Abstract

In 1960, the mathematician Ernst Specker described a simple example of nonclassical correlations which he dramatized using a parable about a seer who sets an impossible prediction task to his daughter's suitors. We revisit this example here, using it as an entree to three central concepts in quantum foundations: contextuality, Bell-nonlocality, and complementarity. Specifically, we show that Specker's parable offers a narrative thread that weaves together a large number of results, including: the impossibility of measurement-noncontextual and outcome-deterministic ontological models of quantum theory (the Kochen-Specker theorem), in particular the proof of Klyachko; the impossibility of Bell-local models of quantum theory (Bell's theorem), especially the proofs by Mermin and Hardy; the impossibility of a preparation-noncontextual ontological model of quantum theory; and the existence of triples of positive operator valued measures (POVMs) that can be measured jointly pairwise but not triplewise.
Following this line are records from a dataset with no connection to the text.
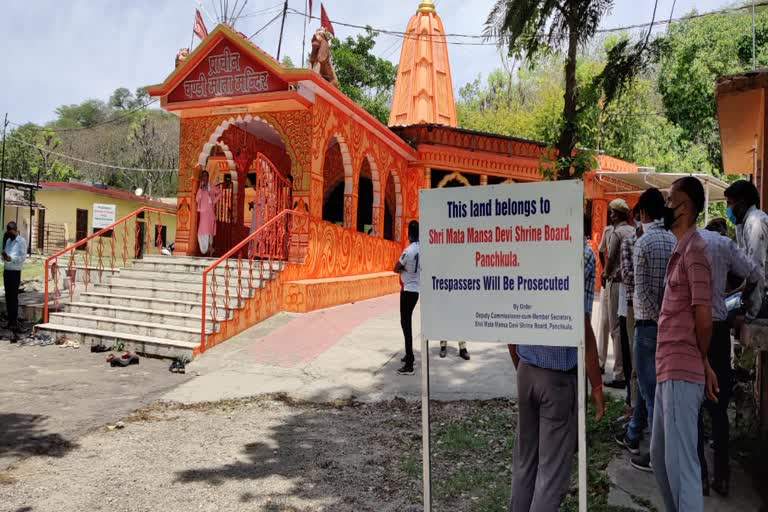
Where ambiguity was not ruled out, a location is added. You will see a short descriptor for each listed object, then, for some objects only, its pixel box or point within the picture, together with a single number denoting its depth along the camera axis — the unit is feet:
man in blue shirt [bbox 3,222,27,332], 27.04
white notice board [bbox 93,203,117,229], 82.79
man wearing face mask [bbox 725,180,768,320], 10.81
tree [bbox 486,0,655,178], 20.62
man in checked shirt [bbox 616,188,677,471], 10.89
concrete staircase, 24.48
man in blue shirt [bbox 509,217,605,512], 7.82
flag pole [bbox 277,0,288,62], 53.83
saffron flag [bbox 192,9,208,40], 43.62
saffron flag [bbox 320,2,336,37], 41.18
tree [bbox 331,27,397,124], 92.27
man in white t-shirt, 20.54
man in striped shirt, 8.07
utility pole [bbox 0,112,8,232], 42.33
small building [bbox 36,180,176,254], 82.07
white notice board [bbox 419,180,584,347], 7.66
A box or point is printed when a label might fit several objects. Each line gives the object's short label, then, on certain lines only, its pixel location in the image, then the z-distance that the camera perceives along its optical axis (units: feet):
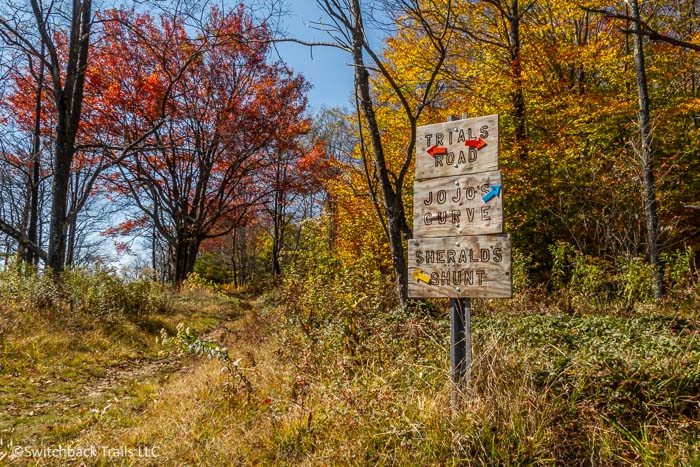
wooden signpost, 9.04
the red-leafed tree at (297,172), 53.52
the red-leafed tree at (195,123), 40.98
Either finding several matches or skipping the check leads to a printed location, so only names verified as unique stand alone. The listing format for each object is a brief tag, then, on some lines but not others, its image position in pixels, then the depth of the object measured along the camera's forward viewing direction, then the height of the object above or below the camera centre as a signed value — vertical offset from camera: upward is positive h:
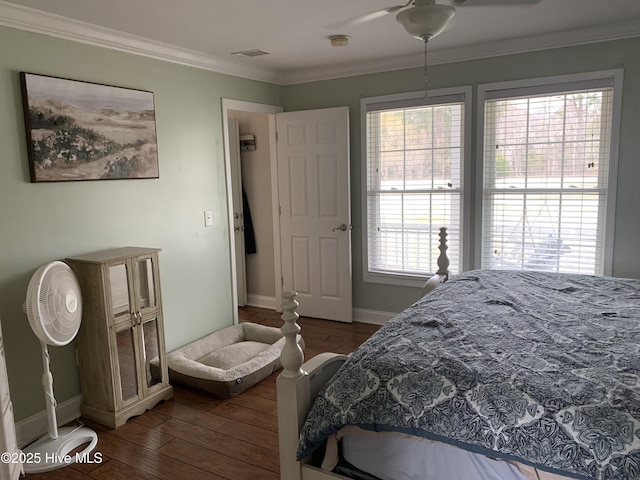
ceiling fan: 2.31 +0.80
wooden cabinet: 2.79 -0.88
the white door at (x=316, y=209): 4.49 -0.26
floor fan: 2.43 -0.73
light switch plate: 4.00 -0.28
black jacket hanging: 5.38 -0.54
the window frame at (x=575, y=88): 3.41 +0.58
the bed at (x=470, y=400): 1.39 -0.73
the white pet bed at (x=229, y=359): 3.23 -1.30
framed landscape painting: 2.73 +0.37
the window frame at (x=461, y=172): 3.93 +0.10
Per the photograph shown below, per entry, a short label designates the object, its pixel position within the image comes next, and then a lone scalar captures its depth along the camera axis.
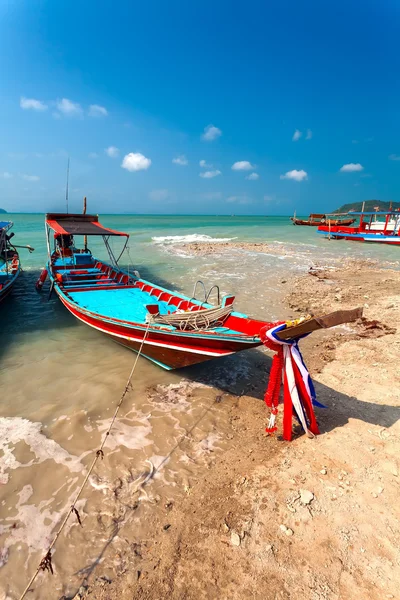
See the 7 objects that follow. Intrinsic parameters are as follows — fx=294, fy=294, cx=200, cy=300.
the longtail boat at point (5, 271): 11.86
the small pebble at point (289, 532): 3.52
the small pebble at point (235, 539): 3.48
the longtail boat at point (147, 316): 5.79
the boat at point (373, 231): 35.59
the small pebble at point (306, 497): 3.86
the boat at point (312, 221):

Along the way, several novel results are presented, including: a generalization of a theorem by Fine connecting the existence of a joint distribution over outcomes of counterfactual measurements to the existence of a noncontextual model; a generalization of Klyachko's proof of the Kochen-Specker theorem; a proof of the Kochen-Specker theorem in the style of Hardy's proof of Bell's theorem; a categorization of contextual and Bell-nonlocal correlations in terms of frustrated networks; a new inequality testing preparation noncontextuality; and lastly, some results on the joint measurability of POVMs and the question of whether these can be modeled noncontextually. Finally, we emphasize that Specker's parable provides a novel type of foil to quantum theory, challenging us to explain why the particular sort of contextuality and complementarity embodied therein does not arise in a quantum world.